* [YOUR ASSIGNMENT]
Below are the entries; give again exactly the lines from the one mentioning "staining of unremarkable" through the one mentioning "of human adenocarcinoma", inclusive.

* [DATASET RECORDS]
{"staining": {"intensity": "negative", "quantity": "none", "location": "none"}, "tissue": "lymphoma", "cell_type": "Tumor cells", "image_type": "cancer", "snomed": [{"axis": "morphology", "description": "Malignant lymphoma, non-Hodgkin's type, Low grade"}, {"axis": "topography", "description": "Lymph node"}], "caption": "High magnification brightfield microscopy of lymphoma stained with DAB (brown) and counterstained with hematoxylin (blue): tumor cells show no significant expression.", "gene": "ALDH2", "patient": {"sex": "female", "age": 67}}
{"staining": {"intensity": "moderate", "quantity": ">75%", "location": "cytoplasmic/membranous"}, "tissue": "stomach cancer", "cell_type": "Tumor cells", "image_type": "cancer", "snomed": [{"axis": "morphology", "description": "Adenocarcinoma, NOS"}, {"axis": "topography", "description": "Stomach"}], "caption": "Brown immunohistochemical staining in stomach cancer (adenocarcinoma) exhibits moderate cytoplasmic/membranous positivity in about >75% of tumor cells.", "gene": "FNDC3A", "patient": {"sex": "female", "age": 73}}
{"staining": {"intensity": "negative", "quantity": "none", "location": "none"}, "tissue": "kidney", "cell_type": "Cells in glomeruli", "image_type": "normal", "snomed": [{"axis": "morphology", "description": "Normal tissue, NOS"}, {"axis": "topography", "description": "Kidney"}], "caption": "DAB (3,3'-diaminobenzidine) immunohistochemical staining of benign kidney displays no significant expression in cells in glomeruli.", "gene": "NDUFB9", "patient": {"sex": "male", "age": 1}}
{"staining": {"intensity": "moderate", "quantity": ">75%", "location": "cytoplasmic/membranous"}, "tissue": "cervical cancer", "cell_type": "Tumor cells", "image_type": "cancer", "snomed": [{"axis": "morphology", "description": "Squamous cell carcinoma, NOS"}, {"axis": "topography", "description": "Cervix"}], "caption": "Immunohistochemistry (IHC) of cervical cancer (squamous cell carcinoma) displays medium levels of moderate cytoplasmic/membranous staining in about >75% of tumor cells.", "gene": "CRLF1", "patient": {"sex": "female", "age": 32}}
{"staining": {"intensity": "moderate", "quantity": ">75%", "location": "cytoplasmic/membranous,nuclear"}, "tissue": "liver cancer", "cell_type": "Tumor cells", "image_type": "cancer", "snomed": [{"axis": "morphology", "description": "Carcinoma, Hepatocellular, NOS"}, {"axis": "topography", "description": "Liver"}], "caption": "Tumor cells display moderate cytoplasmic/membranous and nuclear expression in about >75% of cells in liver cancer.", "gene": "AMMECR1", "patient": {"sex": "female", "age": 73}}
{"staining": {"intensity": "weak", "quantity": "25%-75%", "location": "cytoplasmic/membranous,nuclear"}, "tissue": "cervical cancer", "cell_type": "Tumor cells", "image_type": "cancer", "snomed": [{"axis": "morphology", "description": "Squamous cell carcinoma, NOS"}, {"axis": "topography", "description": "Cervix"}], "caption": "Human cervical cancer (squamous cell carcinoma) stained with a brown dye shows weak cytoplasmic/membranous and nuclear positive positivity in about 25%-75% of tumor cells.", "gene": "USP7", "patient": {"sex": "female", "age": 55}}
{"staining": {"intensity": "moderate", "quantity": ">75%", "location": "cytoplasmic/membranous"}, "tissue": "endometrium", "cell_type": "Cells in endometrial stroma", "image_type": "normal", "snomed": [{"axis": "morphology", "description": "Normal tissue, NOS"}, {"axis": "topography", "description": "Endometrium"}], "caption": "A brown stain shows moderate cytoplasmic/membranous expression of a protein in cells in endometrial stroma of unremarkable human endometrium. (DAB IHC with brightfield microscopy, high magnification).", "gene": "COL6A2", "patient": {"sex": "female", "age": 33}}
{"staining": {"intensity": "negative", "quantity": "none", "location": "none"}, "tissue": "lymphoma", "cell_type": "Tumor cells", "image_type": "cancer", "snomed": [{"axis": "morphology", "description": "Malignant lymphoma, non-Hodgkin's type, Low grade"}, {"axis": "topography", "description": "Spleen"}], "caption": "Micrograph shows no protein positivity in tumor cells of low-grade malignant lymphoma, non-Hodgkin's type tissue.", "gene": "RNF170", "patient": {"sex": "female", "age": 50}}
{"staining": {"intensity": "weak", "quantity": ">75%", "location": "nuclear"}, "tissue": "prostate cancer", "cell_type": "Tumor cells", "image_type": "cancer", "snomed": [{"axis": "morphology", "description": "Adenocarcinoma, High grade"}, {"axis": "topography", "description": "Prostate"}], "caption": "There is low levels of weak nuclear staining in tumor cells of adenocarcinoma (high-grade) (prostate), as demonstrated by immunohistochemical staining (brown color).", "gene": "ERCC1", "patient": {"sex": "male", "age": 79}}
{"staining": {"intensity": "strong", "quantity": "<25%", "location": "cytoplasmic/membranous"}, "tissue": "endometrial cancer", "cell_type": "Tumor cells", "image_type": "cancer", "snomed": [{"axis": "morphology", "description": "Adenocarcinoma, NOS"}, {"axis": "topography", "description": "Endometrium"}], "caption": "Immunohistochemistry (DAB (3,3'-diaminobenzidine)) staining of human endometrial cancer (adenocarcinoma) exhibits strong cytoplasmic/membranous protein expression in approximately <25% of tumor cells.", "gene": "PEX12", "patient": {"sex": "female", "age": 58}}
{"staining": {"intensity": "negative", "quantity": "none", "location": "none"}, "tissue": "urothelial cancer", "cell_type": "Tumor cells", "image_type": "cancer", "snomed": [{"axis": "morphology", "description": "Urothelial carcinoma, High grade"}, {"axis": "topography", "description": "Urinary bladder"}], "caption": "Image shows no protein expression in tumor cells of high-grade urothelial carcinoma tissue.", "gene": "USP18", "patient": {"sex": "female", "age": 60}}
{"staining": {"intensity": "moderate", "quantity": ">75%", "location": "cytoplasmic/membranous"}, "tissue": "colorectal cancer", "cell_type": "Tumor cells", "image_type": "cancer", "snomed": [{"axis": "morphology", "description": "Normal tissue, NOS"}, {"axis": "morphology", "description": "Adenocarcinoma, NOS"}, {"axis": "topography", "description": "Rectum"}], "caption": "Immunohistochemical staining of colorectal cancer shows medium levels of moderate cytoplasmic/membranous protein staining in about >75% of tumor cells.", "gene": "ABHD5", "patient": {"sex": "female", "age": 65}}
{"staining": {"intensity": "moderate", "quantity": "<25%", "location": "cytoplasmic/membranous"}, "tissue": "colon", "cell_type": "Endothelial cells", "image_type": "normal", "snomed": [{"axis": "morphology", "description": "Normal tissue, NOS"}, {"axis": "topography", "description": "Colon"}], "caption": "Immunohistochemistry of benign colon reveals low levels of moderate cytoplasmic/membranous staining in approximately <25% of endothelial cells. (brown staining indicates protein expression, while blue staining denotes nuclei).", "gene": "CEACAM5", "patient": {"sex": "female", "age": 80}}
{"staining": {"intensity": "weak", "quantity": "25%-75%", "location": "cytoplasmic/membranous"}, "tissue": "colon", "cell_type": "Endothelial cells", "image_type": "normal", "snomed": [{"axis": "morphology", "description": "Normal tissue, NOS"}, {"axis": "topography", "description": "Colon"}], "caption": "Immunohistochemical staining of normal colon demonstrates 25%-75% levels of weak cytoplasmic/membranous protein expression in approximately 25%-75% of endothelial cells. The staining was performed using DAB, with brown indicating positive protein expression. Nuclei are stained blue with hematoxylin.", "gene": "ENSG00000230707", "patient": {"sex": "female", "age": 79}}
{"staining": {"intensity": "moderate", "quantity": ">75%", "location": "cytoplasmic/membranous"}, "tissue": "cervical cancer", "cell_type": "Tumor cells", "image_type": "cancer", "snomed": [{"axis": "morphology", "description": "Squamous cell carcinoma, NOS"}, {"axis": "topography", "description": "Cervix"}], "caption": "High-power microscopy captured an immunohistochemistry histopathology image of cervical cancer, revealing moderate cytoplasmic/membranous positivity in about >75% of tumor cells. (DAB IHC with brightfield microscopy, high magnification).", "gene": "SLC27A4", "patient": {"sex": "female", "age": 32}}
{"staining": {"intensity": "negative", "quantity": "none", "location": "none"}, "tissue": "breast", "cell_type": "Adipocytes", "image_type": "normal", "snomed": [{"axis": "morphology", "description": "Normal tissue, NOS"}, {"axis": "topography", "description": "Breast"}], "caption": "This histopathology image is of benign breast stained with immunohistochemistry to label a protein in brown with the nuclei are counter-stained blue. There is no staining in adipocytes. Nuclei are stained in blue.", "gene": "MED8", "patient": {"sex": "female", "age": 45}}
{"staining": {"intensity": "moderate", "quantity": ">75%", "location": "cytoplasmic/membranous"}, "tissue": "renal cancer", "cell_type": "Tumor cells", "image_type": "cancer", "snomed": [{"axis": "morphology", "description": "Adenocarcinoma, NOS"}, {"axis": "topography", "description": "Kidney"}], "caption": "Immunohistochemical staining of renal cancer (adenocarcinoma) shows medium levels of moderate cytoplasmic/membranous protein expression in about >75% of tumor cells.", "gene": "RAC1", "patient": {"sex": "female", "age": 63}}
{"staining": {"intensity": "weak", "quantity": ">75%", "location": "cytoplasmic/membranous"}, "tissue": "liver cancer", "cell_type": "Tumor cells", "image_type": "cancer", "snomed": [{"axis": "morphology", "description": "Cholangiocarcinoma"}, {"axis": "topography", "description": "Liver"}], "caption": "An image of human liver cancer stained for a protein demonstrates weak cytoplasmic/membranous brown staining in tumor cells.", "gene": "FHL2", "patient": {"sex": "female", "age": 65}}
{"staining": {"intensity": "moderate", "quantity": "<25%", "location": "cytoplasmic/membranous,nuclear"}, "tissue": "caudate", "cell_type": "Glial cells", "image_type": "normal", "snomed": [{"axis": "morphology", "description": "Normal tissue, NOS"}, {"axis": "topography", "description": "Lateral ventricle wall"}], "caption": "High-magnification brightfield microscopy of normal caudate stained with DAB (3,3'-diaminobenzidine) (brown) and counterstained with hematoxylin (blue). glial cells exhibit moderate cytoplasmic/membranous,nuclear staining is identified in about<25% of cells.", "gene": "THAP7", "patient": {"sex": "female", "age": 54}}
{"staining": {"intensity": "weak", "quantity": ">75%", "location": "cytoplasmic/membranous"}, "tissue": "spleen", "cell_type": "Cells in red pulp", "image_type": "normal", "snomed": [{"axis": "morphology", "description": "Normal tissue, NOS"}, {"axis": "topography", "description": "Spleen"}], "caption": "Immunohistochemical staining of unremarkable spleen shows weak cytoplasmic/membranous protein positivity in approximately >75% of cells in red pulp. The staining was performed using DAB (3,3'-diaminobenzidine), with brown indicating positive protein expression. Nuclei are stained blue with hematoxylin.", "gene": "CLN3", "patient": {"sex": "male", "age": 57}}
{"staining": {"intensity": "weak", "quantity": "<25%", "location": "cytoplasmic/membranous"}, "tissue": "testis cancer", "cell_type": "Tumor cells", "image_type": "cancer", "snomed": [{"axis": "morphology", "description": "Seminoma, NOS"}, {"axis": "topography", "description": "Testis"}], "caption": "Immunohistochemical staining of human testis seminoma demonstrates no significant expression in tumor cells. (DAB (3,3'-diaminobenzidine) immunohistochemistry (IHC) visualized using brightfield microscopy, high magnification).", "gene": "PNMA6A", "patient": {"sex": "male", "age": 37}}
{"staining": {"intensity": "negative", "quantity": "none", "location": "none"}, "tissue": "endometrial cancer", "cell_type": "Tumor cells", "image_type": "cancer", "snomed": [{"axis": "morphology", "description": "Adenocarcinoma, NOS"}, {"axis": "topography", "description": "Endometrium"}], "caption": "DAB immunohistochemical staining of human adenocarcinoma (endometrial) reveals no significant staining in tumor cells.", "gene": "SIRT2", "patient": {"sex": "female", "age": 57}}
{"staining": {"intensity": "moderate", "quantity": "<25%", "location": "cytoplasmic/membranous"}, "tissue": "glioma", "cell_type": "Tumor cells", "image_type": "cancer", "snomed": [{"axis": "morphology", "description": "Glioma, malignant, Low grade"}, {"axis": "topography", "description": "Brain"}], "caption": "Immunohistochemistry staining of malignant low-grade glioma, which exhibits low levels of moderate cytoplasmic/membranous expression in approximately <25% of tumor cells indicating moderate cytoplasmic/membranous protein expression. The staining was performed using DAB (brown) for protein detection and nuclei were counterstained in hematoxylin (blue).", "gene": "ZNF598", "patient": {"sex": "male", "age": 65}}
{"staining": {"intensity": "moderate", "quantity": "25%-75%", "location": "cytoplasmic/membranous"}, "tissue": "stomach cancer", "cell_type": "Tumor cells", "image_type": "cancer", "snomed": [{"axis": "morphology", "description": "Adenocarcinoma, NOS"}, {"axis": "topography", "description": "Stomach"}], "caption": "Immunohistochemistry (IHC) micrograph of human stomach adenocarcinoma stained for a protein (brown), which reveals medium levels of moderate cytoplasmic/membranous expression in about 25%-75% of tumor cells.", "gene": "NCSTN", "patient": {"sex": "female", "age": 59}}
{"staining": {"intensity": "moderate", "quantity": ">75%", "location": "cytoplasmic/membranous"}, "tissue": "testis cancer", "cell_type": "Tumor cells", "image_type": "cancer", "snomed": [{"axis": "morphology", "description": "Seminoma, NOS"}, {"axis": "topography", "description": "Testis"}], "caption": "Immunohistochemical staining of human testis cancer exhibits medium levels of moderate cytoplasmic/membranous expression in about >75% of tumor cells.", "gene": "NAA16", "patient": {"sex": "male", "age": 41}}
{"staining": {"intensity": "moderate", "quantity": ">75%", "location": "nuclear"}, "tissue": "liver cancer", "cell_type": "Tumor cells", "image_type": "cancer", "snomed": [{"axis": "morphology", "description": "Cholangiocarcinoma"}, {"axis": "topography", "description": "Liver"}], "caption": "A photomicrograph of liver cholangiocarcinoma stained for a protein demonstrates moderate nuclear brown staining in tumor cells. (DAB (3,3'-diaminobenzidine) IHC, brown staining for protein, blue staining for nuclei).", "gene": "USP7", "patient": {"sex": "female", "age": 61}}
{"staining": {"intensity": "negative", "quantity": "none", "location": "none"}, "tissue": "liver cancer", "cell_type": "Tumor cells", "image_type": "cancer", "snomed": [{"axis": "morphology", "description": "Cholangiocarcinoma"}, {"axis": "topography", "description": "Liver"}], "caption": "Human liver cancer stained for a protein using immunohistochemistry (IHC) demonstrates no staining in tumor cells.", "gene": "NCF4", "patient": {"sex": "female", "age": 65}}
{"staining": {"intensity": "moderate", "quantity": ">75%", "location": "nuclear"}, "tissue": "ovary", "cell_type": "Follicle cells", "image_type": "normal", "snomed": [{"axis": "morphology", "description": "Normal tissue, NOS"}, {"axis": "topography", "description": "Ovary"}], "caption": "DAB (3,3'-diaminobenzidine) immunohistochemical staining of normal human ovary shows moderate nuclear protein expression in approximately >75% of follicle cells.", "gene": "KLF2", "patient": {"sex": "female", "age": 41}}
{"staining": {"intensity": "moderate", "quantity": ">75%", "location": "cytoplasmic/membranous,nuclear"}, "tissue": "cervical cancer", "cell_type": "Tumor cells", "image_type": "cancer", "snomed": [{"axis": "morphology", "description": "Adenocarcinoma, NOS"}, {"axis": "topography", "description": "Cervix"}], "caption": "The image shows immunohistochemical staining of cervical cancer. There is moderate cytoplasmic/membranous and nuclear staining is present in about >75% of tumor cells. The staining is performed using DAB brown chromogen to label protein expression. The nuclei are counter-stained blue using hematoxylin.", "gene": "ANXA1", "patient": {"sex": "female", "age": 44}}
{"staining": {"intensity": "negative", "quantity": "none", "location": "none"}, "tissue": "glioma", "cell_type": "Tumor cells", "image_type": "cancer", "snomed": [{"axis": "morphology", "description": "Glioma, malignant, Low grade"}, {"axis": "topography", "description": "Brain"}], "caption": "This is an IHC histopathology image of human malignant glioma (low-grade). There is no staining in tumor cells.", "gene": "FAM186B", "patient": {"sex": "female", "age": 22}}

* [RESULT]
{"staining": {"intensity": "weak", "quantity": ">75%", "location": "cytoplasmic/membranous"}, "tissue": "spleen", "cell_type": "Cells in red pulp", "image_type": "normal", "snomed": [{"axis": "morphology", "description": "Normal tissue, NOS"}, {"axis": "topography", "description": "Spleen"}], "caption": "Immunohistochemical staining of unremarkable spleen shows weak cytoplasmic/membranous protein positivity in approximately >75% of cells in red pulp. The staining was performed using DAB (3,3'-diaminobenzidine), with brown indicating positive protein expression. Nuclei are stained blue with hematoxylin.", "gene": "CLN3", "patient": {"sex": "male", "age": 57}}
{"staining": {"intensity": "weak", "quantity": "<25%", "location": "cytoplasmic/membranous"}, "tissue": "testis cancer", "cell_type": "Tumor cells", "image_type": "cancer", "snomed": [{"axis": "morphology", "description": "Seminoma, NOS"}, {"axis": "topography", "description": "Testis"}], "caption": "Immunohistochemical staining of human testis seminoma demonstrates no significant expression in tumor cells. (DAB (3,3'-diaminobenzidine) immunohistochemistry (IHC) visualized using brightfield microscopy, high magnification).", "gene": "PNMA6A", "patient": {"sex": "male", "age": 37}}
{"staining": {"intensity": "negative", "quantity": "none", "location": "none"}, "tissue": "endometrial cancer", "cell_type": "Tumor cells", "image_type": "cancer", "snomed": [{"axis": "morphology", "description": "Adenocarcinoma, NOS"}, {"axis": "topography", "description": "Endometrium"}], "caption": "DAB immunohistochemical staining of human adenocarcinoma (endometrial) reveals no significant staining in tumor cells.", "gene": "SIRT2", "patient": {"sex": "female", "age": 57}}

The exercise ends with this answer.